Я перестал воспринимать форму предметов, все расплывается. Голову тисками сжимаете неопределенность. Очертания искажаются и дрожат, огонь многократно слоится, оставляя инверсивные следы по всему двоякому пространству.
Сон заползает в комнату, из отдушины на потолке лукаво свесился глаз. Он искрится и поет, на отражениях пляшут злые и нездешние народцы.
Сон затягивается, глаза под веками двигаются с отвратительной скоростью, очень и очень медленно ворочается язык в межзубном пространстве, во сне пальцы крючит мокрая судорога, ощущение простыни рвется, столб позвоночника выгнется, на секунду губы разъедутся, обнажив прокуренные легкие, спицы реальности, глубоко буравят виски, но не просыпаюсь. Я не просыпаюсь.
Кадык нервно колотится, в глотке зреет урожай белого налета, из-под губ вырываются пузыри, сначала белые, потом более розовые, алая пена, вялый язык не успевает слизывать красные струйки, они текут вверх по холму подбородка, текут в стороны, оставляют на простынях узор, дорожную карту сна, дороги для носорогов-убийц.
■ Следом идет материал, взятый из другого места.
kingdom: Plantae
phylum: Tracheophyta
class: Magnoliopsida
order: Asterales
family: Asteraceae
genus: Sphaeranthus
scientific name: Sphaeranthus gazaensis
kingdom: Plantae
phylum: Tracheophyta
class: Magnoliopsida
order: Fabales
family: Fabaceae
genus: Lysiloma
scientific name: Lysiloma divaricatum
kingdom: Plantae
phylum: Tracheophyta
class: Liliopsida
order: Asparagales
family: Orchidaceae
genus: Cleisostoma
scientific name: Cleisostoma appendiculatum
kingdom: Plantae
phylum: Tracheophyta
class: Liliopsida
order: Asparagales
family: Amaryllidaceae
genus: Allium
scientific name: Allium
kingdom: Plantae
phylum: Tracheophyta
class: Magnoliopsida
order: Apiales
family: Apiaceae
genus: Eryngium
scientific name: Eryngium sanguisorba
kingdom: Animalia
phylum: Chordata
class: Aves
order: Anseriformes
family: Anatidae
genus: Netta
Раскинув руки отдыхая на океане пододеяльника, совсем не заметил, оранжевых карликов с гигантским штопором, зажав рот тряпками они воткнули в грудь штопор и что- то достали, вопящие карлики заглушали всхлипы и рыдания моих внутренностей, внутренности молились божеству, сторукому, стоногому сердцу, оно мерно вздыхало и икало на гигантских тросах натянутых внутри грудной, клетки.
Острые как бритвы грани у клювов пеликана, они откусили руку моему отцу, когда он плавал на крылатом корабле.
Ежи съели мою маму, я помню ее в белой шляпке, и платье у нее было белое такое, с рисунком взрывающегося автобуса, ежи бросились на маму, когда она наступила на волшебный мох, они ее растерзали, пробили иглами высокий белый лоб, нанизали на иголки глазные яблоки.
Я был невидим, я оплакивал папину руку, она летела вслед за кораблем жалобно плача и причитая, она хотела домой, она хотела к сердцу. Я стоял там еще 8 лет, пока рука не сгнила в воздушной могиле и клочки моей Мамы не покрылись серебристым налетом. Я взял прядь ее блеклых волос.
А Папа после потери руки стал очень веселым, он решил отказаться от карьеры воздушного командира и решил построить дом, дом был деревянный и круглый, внутри должно быть очень уютно, папа прибил на стенки рентгеновские снимки своей культяпки, много их было, гораздо больше, чем у меня игрушек.
Папа громко хохотал бродя по дому, в котором была всего лишь одна комната, он останавливался перед фотографиями и заливисто, как ребенок, смеялся, в такие минуты Я приседал на корточки и вспоминал маму. Как она в белом, а ее ежи.
Отец перестал хохотать по ночам, а чувствовал, что должен помочь ему. Я звонил в управление по делам воздушного флота и молчал, но мне кажется, что там все понимали.
Через год папу увезли, два худых господина в очках и в униформе воздушного флота, они заломили ему руки, он хохотал и говорил, что летит на Юпитер, я шепотом поздравил его, и долго бежал за 6-колесным вездеходом, на котором уехали господа и мой Папа.
А ночью я остался совсем один, женщина с головой варана пела мне песню, глаза лишенные ресниц смыкались и размыкались, над головой клубились волосы, которые за ночь отслаивались от головы и падали на подушку уже совсем седые. И я плавал в этих волосяных облаках, и снилось мне, что мы втроем.
Я, МАМА и ПАПА идем по алее из сухих деревьев. Мы счастливы, у папы еще есть его рука, затянутая в рукав оливкового мундира командира воздушного корабля, а мама еще не растерзанная ежами в белом платье с рисунком взрывающегося автобуса, что-то говорит мне, слова вылетают из ее рта в виде застывших зеленых облаков, а о будущем напоминают только ежиные иглы, растущие на маминой голове вместо волос.